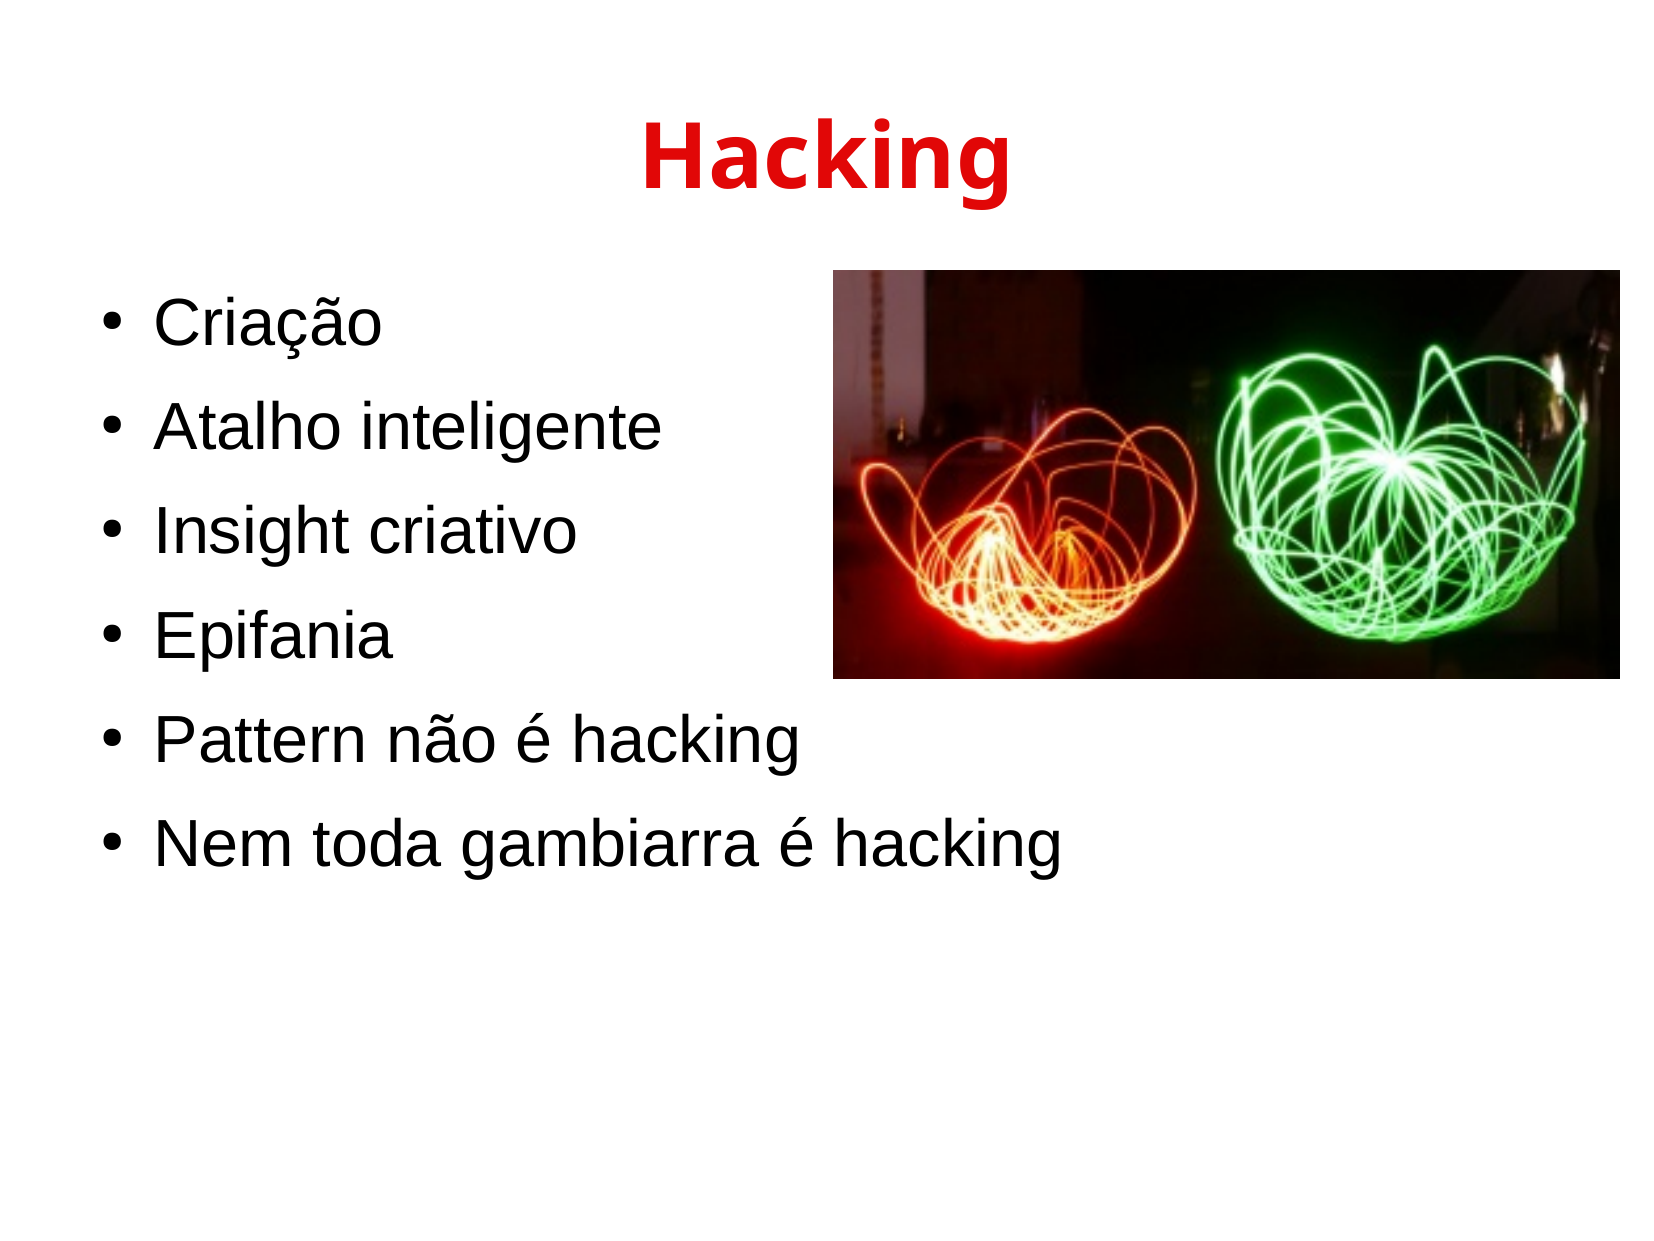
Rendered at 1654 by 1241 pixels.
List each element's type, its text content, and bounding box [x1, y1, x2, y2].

picture [833, 270, 1620, 679]
list Criação Atalho inteligente Insight criativo Epifania Pattern não é hacking Nem toda gambiarra é hacking [82, 285, 1571, 956]
title Hacking [82, 49, 1571, 257]
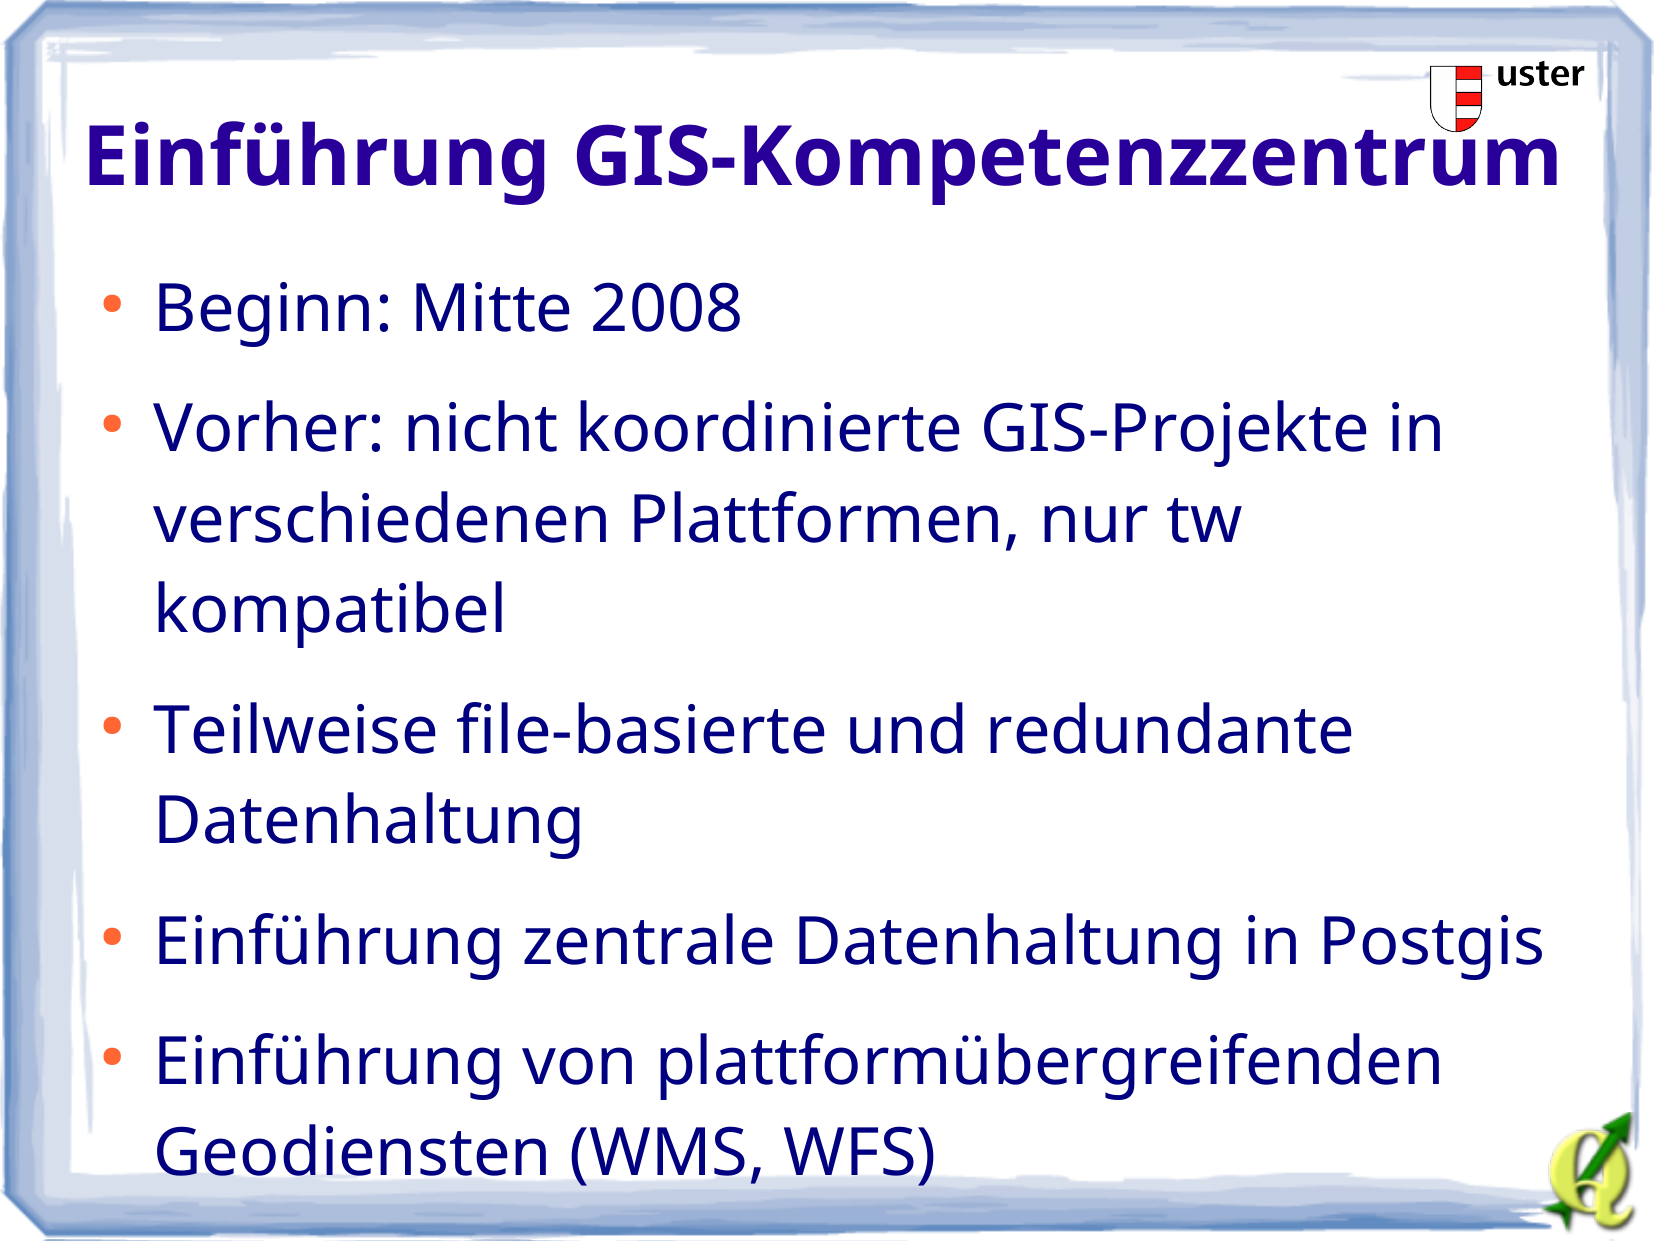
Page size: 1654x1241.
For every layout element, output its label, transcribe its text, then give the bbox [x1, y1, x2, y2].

list Beginn: Mitte 2008 Vorher: nicht koordinierte GIS-Projekte in verschiedenen Plattformen, nur tw kompatibel Teilweise file-basierte und redundante Datenhaltung Einführung zentrale Datenhaltung in Postgis Einführung von plattformübergreifenden Geodiensten (WMS, WFS) Desktop-GIS relativ teuer und nicht massgeschneidert [82, 259, 1576, 1183]
picture [0, 0, 1654, 1241]
title Einführung GIS-Kompetenzzentrum [82, 56, 1571, 250]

## Set exercise
How many lines of the material above contain the string "text"? Reply with the number only.

## Solution for this exercise
2